▶ **練習問題**:
A: 掲載本文によると、自動車メーカーが足回り部品への適用を進めている熱延鋼板は何MPa級か。
B: リストのうち、「What is the value」を含む行から「Reading right to」を含む行までを、「番号」と「行」の2列のMarkdown表に入れよ。空行と画像は除くこと。

▶ **掲載本文**:

____________

本発明は、ガスシールドアーク溶接法を先行極、プラズマアーク溶接法を後行極として組み合わせて、上板の板厚6mm以下の重ね隅肉溶接において継手疲労強度を向上する溶接方法に関するものである。
自動車の燃費効率を改善する効果的な方法の一つとして薄肉高張力鋼板を適用した構成部品の軽量化が挙げられる。最近では、自動車メーカは590〜780MPa級の熱延鋼板のサスペンションメンバー,サスペンションアーム,サブフレームなどの足回り部品への適用を進めている。これらの足回り部品は重要保安部品であるため長期間の使用に耐えうる高い信頼性が要求される。よって完成部品は耐食性や疲労特性といった長期間にわたって性能を保障する特性を備えていなければならない。
鋼板の疲労強度は静的強度(引張り強さ)の向上に伴い向上するが、溶接継手部の疲労強度は必ずしも母材(鋼板)の静的強度向上に伴い向上しないことが知られている。したがって高強度鋼板の足回り部品への適用は、溶接継手部の疲労強度の確保が課題となる。

____________

▶ **抜粋データ**:

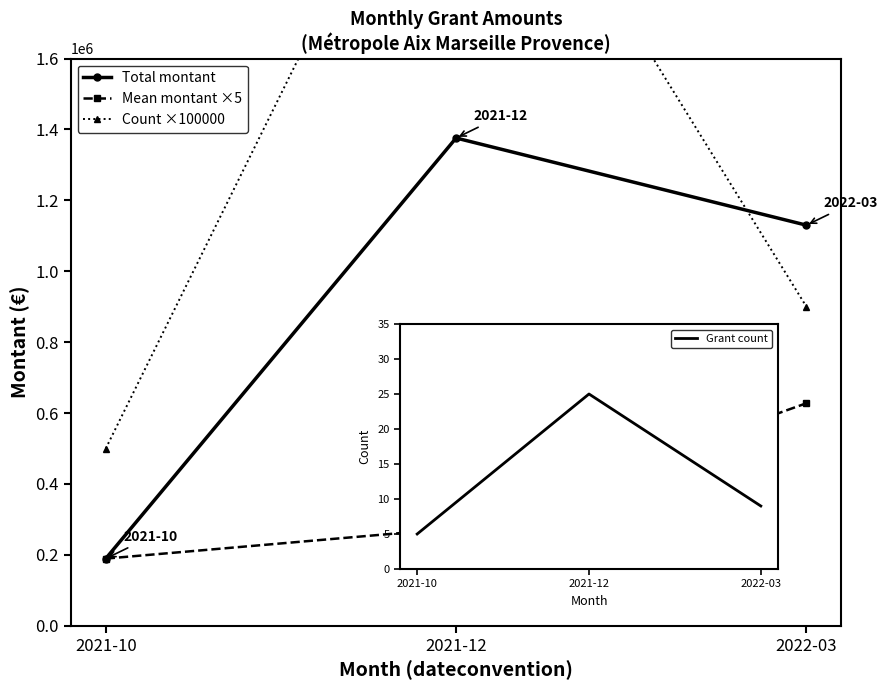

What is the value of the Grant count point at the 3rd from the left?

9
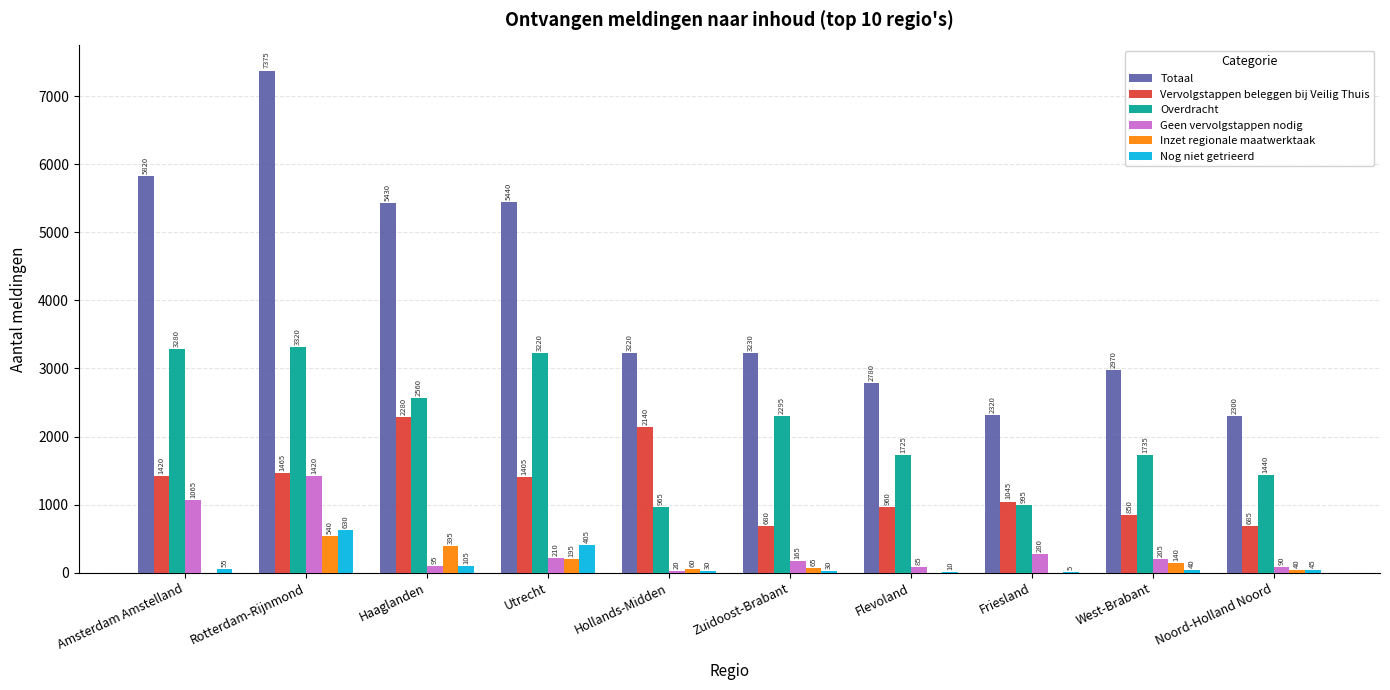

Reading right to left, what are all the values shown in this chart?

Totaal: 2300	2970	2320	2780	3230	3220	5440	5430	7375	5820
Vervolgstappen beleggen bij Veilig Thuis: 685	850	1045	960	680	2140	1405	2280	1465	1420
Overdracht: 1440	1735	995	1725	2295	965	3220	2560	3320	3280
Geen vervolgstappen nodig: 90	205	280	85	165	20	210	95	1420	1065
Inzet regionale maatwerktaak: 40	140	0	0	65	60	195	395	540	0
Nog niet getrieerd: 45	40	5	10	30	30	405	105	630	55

____________

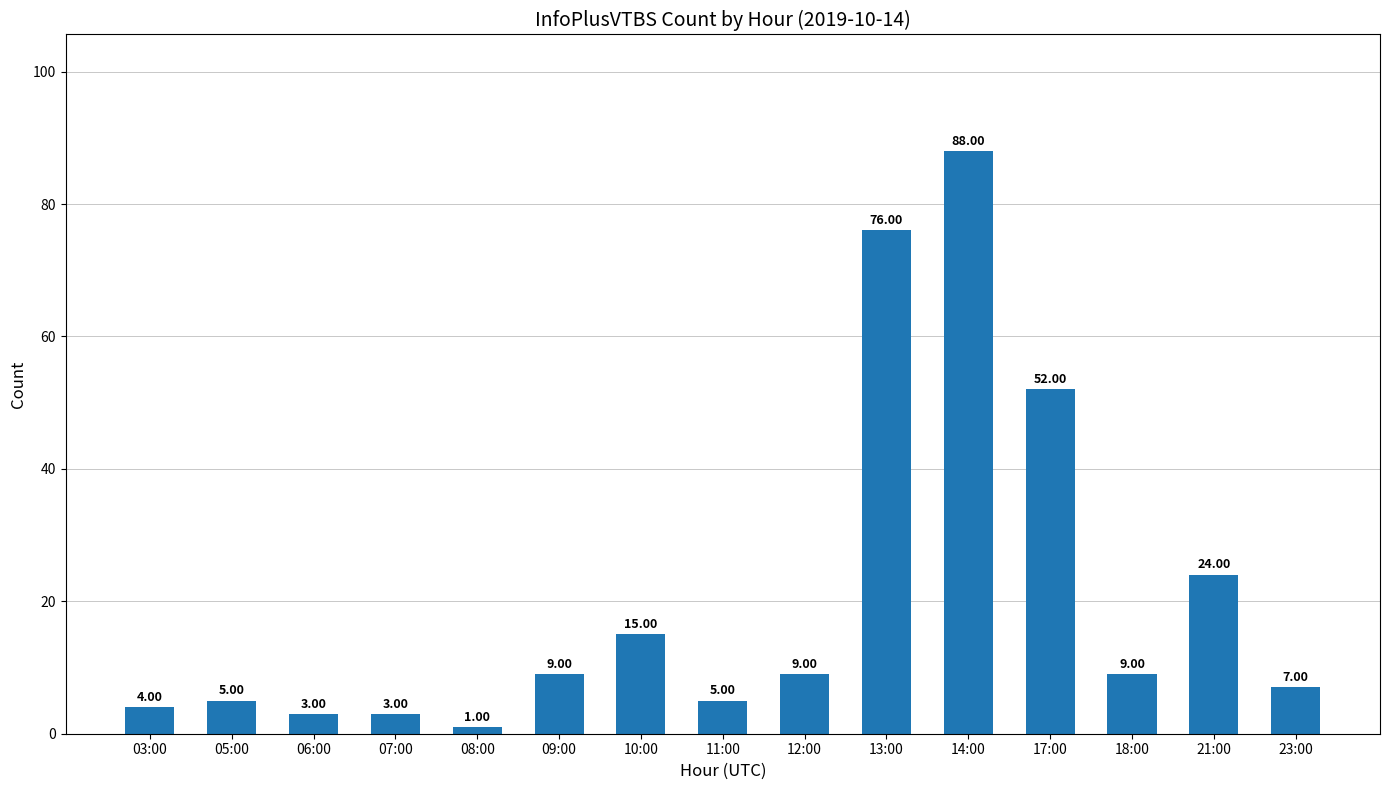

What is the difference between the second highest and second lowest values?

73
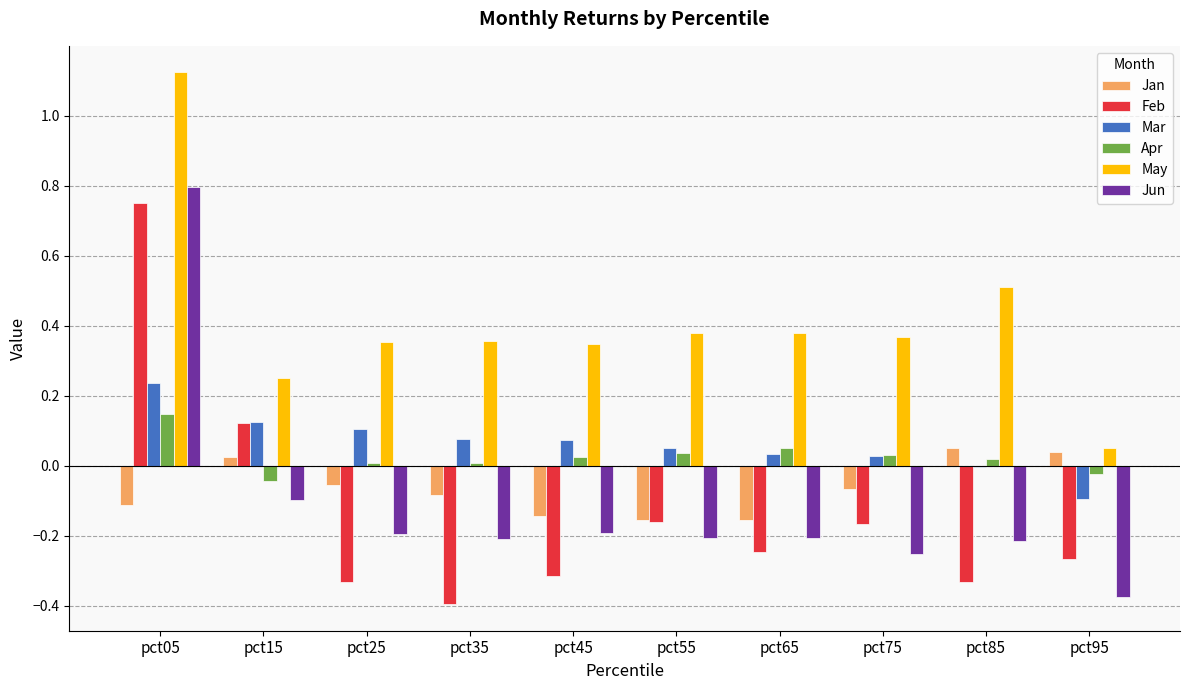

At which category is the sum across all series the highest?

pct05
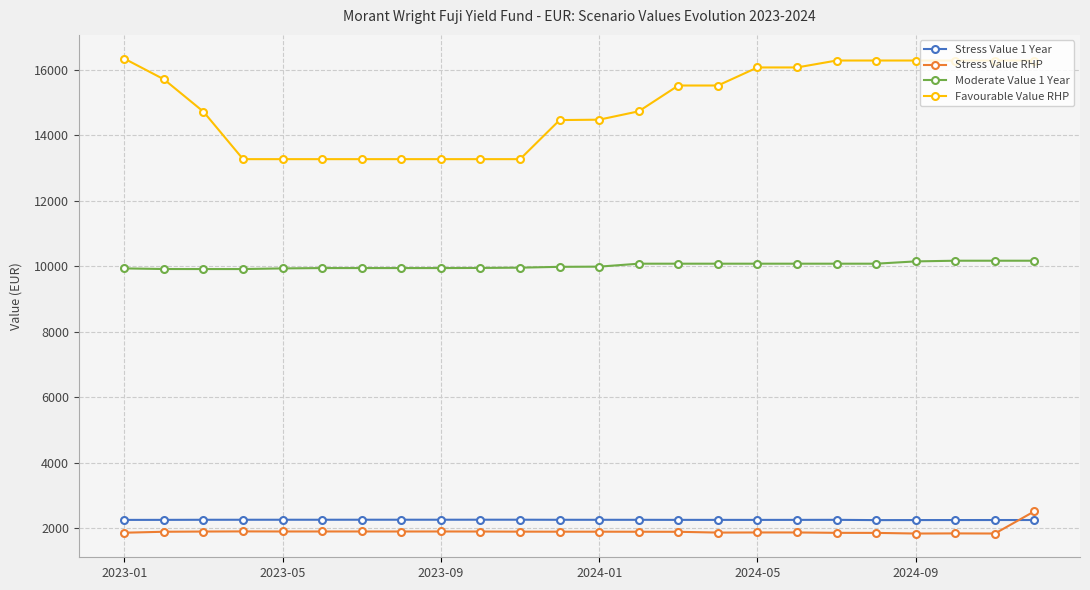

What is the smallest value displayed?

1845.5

____________

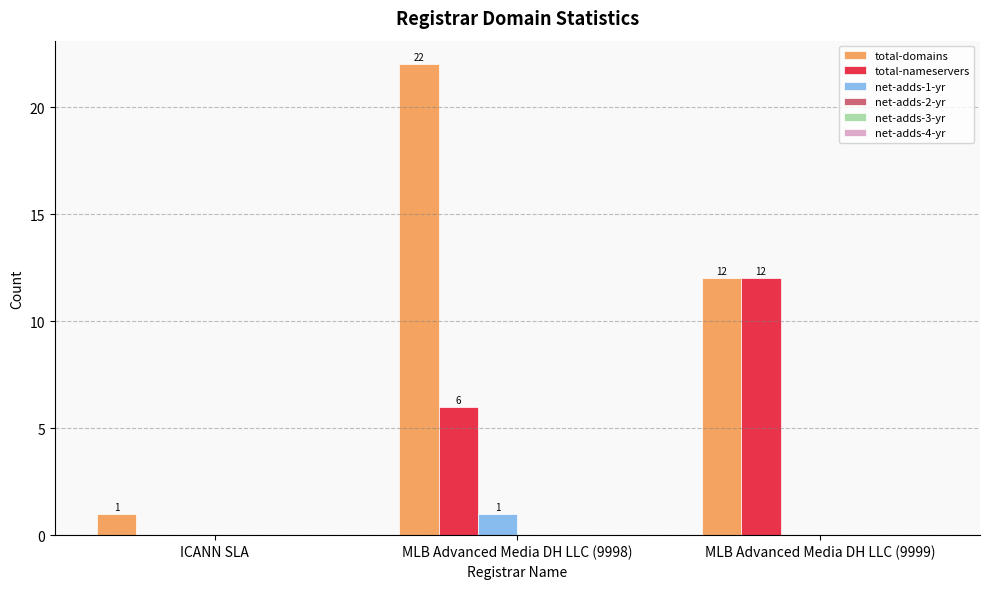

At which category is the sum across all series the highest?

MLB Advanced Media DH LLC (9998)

____________

▶ **問題の解答**:
A: 590〜780MPa級である。

B:
| 番号 | 行 |
|---|---|
| 1 | What is the value of the Grant count point at the 3rd from the left? |
| 2 | 9 |
| 3 | Reading right to left, what are all the values shown in this chart? |